One of the areas where our path split behavior shines is "taint
analysis". Which is still experimental, but very promising. For
instance, if you knew that cc in foo() or xx in bar() was in fact read
from the user, the positive would immediately become definitely-true,
even in bar(), and we'll be able to report it. This happens because
"tainted" symbols are guaranteed to potentially take any value within
the current constraints, i.e. symbolic values obtained from the user can
be forged by a malicious hacker to correspond to any concrete value.
Which is why, say, division by zero checker drops the check for
stateNonZero being impossible when the symbol is tainted.

But unless you are dealing with tainted symbols or being really paranoid
about verifying that your program is correct, you shouldn't report the
error unless you are also sure that the non-buggy state is impossible.
That'd be super loud.

So that's where we are. As usual: trade-offs, heuristics, budgets,
suppressions... Can't really get away from it, and in this case it seems
that the current behavior is both very easy to understand and not at all
that problematic.

For more info on our attitude towards suppressions please see
https://clang-analyzer.llvm.org/faq.html#use_assert and the next few
questions of the FAQ and the links in it.
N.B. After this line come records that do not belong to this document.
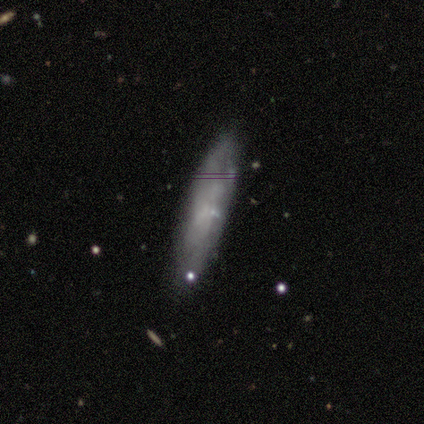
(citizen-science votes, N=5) Q: Smooth or featured?
A: smooth (60%); runner-up: featured or disk (40%)
Q: How rounded?
A: cigar-shaped (100%)
Q: Merging?
A: none (100%)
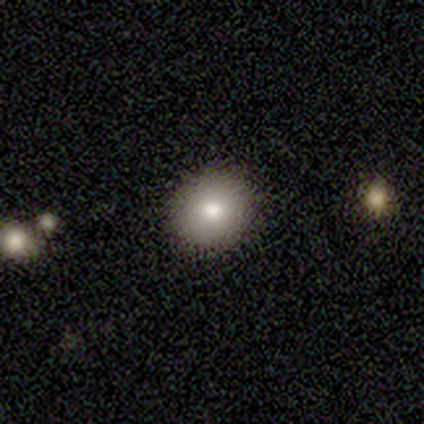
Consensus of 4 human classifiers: Volunteers were most divided on "how rounded" (2-way tie): round: 50%, in between: 50%, cigar-shaped: 0%. More confident: merging — none (100%); smooth or featured — smooth (50%).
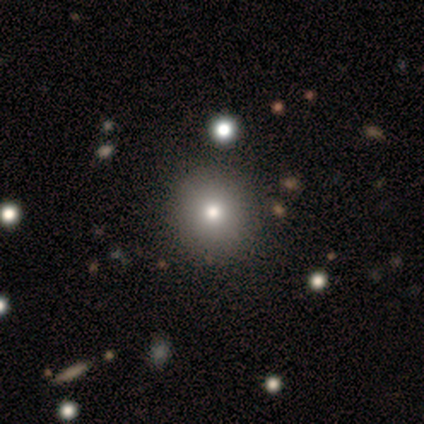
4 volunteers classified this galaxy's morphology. Smooth or featured: smooth — 75% (star or artifact — 25%)
How rounded: round — 100%
Merging: none — 100%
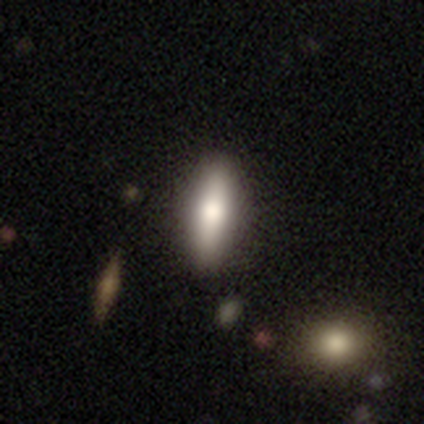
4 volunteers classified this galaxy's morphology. Smooth or featured?
  - smooth: 100% *
  - featured or disk: 0%
  - star or artifact: 0%
How rounded?
  - in between: 50% * (tied)
  - cigar-shaped: 50% * (tied)
  - round: 0%
Merging?
  - none: 50% * (tied)
  - minor disturbance: 50% * (tied)
  - major disturbance: 0%
  - merger: 0%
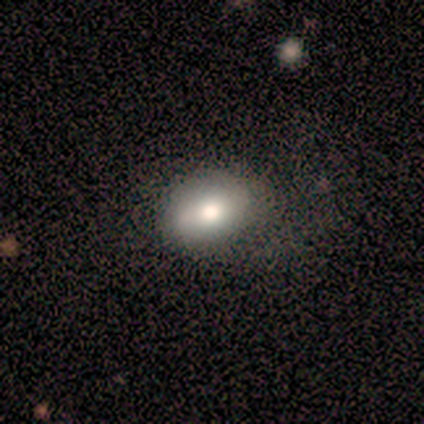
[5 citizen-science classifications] Smooth or featured? 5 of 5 (100%) said smooth. How rounded? 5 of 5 (100%) said in between. Merging? 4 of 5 (80%) said none.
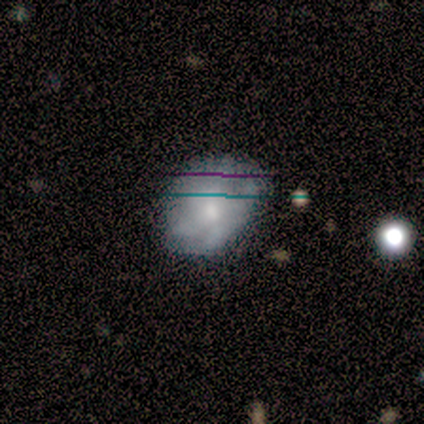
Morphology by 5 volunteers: Smooth or featured: featured or disk — 60% (smooth — 20%)
Edge-on disk: no — 67% (yes — 33%)
Bar: strong — 50% (tied with no — 50%)
Spiral arms: no — 100%
Bulge size: moderate — 100%
Merging: none — 100%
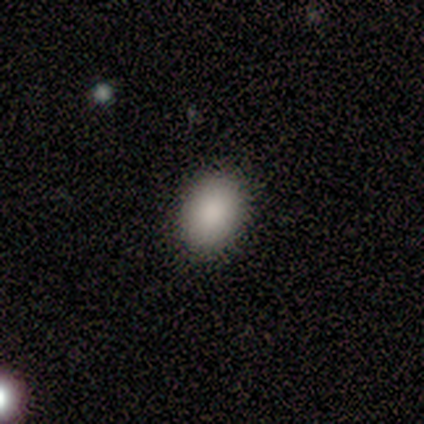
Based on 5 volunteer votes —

On 10/10/18 12:37 PM, Sergei Larin via cfe-dev wrote:

> Hello,
>
>    I have (unexpectedly) found myself developing a specific SA checker, and during the process I run across an interesting observation.
>
> 1) The checker traces zero value passed to a specific function. That is not that important, but I based my implementation on zero arguments passed to memcpy/memset checker. Simple enough.
> 2) I realized that the path from function arguments to the checked function matters. Here is an example:
>
> void test (unsigned short *, unsigned, unsigned);
>
> void foo(const float aa[], unsigned short bb[], unsigned int cc)
> {
>    unsigned char dd;
>    float ee = 0.f;
>    for (dd = 0; dd < cc; dd++)
>      ee += aa[dd];
>
>    if (ee == 0.f)
>      test(bb, 99, cc);
> }
>
>
> void bar(const float aa[], unsigned short bb[], unsigned int cc, unsigned int xx)
> {
>    unsigned char dd;
>    float ee = 0.f;
>    for (dd = 0; dd < cc; dd++)
>      ee += aa[dd];
>
>    if (ee == 0.f)
>      test(bb, 99, xx);
> }
>
> In function foo arg cc passed to test() is SVal (0 U32b) (among other values) so my checker is triggered.
> In function bar arg xx is SVal (reg_$2<unsigned int xx>) which does _not_ match zero check.
>
> The reason for that, as far as I can read from the code, is the for() loop. In foo cc is used in (dd<cc) inequality, and value for it is estimated with a range(reg_$0<unsigned int cc> : { [0, 0] }) which at the point my checker run for test() is re-interpreted as known value of zero.
>
> 3) From #2 I can make a conclusion that presence of comparison (dd<cc above) alters analysis in a substantial way.
>
> Now the question - is this expected behavior or a bug? If this is expected behavior is there a way to affect it with any options already available? If this is a bug, is there a mechanism to "flush" state after analysis of the for loop is over, and I want to run value estimator at the point of test() evaluation from scratch? Is there a better way to achieve determinism?
>
>
> ...or I simply do not know what I am talking about 😊
>
> Any feedback is highly appreciated. Thank you.
>
> Sergei
>
> --
> Qualcomm Innovation Center, Inc. is a member of Code Aurora Forum, a Linux Foundation Collaborative Project.
>
>
> _______________________________________________
> cfe-dev mailing list
> [hidden email]
> http://lists.llvm.org/cgi-bin/mailman/listinfo/cfe-dev

_______________________________________________
cfe-dev mailing list
[hidden email]
http://lists.llvm.org/cgi-bin/mailman/listinfo/cfe-dev
Reply | Threaded
Open this post in threaded view
|

Re: [EXTERNAL] Re: Newby SA question

via cfe-dev

Artem,

  Спасибо for the detailed explanation. It helps a lot when you understand the thinking behind a feature. I totally agree with your reasoning and the fact that tradeoff space varies form one code base to another. In my case I have to balance between acceptance of SA in a specific industrial environment and theoretical soundness of the analysis. I guess I will have to  exercise some of the mentioned tradeoffs.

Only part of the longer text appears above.